Even with the odds of death much higher than 5%, that’s how we treated Rebecca.  Partly it was because she might survive, and partly it was because she wasn’t an only child.  We had to treat her consistently with our other children for their sake, as well as for hers.  Even more for her siblings, perhaps, given the outcome.

But when I did put her in time out, or took away a privilege, I always did my utmost to do so quietly and with care, not in anger.  Not with a smile, which would have mocked her frustration; nor with raised voice, which would have escalated it.  Just calmly, implacably, maybe a little sadly.  I did my best every time, and not just with her.  With all three kids.  I continue to do it with our surviving children.

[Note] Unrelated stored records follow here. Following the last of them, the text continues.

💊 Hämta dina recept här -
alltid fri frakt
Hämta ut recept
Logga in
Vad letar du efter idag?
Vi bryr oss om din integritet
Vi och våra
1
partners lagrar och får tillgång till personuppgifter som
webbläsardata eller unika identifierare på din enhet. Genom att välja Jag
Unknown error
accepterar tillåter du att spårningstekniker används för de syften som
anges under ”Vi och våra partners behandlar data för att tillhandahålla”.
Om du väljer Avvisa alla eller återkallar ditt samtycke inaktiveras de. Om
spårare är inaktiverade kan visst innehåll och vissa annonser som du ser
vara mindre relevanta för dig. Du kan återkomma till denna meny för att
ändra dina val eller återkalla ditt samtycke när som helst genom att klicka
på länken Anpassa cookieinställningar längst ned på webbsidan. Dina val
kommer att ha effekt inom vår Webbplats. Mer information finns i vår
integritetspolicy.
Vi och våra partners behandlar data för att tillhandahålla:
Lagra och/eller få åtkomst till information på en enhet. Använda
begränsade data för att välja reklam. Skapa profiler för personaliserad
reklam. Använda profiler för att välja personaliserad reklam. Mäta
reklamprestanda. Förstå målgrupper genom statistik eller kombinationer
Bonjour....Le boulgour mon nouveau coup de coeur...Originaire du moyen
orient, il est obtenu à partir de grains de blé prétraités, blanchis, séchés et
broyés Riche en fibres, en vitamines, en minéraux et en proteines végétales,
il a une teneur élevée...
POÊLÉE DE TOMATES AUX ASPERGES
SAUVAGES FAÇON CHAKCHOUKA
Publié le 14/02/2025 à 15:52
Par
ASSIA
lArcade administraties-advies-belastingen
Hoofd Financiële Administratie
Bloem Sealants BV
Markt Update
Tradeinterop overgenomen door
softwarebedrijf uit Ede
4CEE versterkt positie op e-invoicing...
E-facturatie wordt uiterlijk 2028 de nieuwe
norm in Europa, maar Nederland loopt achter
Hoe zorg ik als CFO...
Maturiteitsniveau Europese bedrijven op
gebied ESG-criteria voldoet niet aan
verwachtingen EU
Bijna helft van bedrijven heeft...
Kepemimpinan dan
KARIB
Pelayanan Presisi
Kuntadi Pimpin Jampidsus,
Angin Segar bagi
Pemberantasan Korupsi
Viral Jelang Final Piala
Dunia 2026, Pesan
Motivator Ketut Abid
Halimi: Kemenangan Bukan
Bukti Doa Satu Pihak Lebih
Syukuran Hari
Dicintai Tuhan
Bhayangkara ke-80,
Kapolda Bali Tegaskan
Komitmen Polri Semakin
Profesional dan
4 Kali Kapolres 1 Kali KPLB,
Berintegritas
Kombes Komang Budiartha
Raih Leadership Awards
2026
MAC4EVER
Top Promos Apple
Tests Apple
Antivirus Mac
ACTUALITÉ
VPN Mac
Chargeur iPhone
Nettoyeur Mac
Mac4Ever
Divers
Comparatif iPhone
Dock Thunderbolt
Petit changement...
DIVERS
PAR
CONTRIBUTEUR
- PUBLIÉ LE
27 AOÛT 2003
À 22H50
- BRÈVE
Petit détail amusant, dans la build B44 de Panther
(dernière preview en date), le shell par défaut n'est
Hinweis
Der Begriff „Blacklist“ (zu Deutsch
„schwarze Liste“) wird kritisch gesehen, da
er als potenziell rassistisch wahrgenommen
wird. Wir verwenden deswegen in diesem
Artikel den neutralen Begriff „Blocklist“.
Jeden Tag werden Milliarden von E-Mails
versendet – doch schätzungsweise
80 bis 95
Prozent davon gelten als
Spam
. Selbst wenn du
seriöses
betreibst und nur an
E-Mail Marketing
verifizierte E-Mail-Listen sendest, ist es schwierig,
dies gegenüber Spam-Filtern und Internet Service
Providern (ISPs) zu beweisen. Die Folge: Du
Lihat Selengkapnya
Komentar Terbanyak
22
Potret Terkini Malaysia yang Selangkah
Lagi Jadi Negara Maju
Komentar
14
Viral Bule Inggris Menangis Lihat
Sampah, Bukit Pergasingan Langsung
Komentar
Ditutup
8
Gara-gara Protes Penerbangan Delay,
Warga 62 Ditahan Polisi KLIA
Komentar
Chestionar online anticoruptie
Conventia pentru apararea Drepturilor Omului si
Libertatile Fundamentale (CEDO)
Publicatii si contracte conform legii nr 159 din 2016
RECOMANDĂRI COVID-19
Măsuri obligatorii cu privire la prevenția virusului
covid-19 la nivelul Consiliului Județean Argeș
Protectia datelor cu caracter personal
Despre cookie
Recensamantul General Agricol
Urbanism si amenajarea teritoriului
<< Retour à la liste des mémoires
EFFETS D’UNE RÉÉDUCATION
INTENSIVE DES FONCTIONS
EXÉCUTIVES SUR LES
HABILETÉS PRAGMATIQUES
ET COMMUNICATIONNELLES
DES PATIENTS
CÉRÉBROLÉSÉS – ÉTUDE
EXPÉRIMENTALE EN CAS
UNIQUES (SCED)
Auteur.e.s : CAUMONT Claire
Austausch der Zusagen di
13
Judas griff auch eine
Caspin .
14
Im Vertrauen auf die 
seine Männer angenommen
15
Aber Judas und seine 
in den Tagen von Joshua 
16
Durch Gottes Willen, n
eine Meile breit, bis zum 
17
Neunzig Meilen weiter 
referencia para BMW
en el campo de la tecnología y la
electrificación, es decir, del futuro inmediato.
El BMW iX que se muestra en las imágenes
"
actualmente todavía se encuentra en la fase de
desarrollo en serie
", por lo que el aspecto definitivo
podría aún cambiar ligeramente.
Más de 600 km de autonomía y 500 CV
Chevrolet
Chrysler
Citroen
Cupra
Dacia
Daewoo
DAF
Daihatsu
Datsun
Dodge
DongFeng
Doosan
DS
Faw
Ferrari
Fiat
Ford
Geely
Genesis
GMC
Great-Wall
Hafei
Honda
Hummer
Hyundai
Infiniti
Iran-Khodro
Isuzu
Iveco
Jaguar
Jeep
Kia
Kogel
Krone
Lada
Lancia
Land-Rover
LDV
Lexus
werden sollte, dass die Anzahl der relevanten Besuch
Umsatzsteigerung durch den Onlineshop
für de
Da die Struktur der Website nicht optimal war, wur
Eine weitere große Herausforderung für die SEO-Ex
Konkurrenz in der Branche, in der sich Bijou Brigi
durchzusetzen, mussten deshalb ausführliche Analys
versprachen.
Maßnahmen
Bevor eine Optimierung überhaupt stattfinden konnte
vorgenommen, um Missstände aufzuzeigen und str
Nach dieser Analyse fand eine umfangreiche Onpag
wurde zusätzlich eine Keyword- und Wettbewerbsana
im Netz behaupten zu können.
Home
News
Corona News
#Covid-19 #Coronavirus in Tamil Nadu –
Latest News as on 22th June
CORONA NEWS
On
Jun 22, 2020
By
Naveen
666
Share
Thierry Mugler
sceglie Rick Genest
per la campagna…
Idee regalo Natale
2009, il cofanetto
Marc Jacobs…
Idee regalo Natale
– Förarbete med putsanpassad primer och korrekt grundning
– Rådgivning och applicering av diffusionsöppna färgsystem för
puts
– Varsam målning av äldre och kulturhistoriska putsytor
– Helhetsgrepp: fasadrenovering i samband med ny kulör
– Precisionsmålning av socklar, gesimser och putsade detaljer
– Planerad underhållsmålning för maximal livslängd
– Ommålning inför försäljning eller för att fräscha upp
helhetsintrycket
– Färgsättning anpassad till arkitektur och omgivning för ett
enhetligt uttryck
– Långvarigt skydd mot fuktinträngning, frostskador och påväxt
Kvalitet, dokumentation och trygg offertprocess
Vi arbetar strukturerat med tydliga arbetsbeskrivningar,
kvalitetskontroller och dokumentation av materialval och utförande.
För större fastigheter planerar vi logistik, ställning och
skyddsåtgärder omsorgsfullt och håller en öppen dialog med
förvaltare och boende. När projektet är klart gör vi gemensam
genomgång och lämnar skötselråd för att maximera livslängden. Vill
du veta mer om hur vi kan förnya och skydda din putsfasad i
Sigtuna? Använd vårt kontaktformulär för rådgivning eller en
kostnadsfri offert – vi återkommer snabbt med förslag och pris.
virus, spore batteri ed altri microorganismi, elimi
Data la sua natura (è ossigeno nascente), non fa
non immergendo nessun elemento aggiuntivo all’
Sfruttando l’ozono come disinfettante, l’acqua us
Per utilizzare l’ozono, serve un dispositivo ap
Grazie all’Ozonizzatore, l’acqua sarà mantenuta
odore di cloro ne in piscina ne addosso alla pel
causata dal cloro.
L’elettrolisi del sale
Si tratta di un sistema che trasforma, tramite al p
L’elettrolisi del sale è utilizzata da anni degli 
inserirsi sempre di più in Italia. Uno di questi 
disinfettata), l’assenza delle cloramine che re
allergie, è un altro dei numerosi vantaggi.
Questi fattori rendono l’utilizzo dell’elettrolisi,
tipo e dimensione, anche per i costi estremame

I don’t always succeed, but I always try.  And when I find myself losing control, a quick internal reminder of the stakes is usually sufficient to regain my course.  Usually.  I’m not perfect.  But I’ll keep trying.  That’s all anyone can do, is keep trying.


Indescribable

Published 10 years, 3 months past

A thing they don’t tell you before your child dies, because nobody who knows this would go around proclaiming it unprompted (except, apparently, me) and nobody who doesn’t face this situation would ever think to ask and probably nobody who does face this situation has the meta-awareness to go asking after the truth that they will all too soon have to inhabit, is that the pain of it does not consume you like nuclear fire and leave you a hollow, broken, still-burning shell of ash.

Not continuously, anyway.

It does do that sometimes, much more often in the beginning after the end, but that begins after a while to subside and the moments of overwhelming anguish slowly grow farther and farther apart.

After a while, you don’t even hurt continuously, let alone feel what seems like an endless torment.  There are periods of waking time, seconds or minutes or maybe even an hour or two, where you don’t actively remember your child is gone forever, when you aren’t focused on that ungraspable fact.  The intervals grow slowly, over time.  Because humans can get used to pretty much anything.

The grief remains indescribable, but the nature of its indescribability changes.  At first, it is so vast and deep and overwhelming that trying to grasp it is like trying to understand the true size of a galaxy.  Those are the moments of fire and ash, when an unexpected, vivid memory or sharp regret brings you to a sudden, blinded stop.

You try not to have them while driving.

Between those moments, the grief is still there, but different.  It’s not there in strength every microsecond of every day; it comes and goes.  There are times you can put it aside for a while, to concentrate on a demanding task or play with your surviving children or watch a brainless movie.  When you become aware of the grief again, it’s surreal and confusing.  It’s like trying to understand the true shape and texture of a six-dimensional whale.  Even if you could, there’s no way to describe it in words so that someone else can understand.

In those moments of greater awareness, the surreal nature of the grief makes the entire world, your entire being, feel wrong.  It warps you and everything you perceive.  A previously energetic and focused person can become listless and disoriented, or a fidgety, easily-distracted person can become still and quiet.  Anger comes flaring out in strange directions, over stranger reasons.

Recognizing this is difficult, and counteracting it is doubly so.  Recovering from it is a long process, the end of which I have not even glimpsed.  I can imagine it in some detail, I know which general direction to go to get there, but I cannot yet see it.  It is either too far away, or too obscured by the warping effects of the grief.  I don’t know which.  It could well be both.

But this is why I seem to check out, from time to time.  I’m not actually going through an internal hell of pain and torment when I do, which is what I suspect other people suspect.  Instead, I’m trying to come to some understanding of the extradimensional horror that always hovers nearby, sometimes right in front of me and other times just out of sight, hoping that if I can somehow comprehend it in its entirety, it will finally go away and allow me to be happy that she lived instead of sad that she died.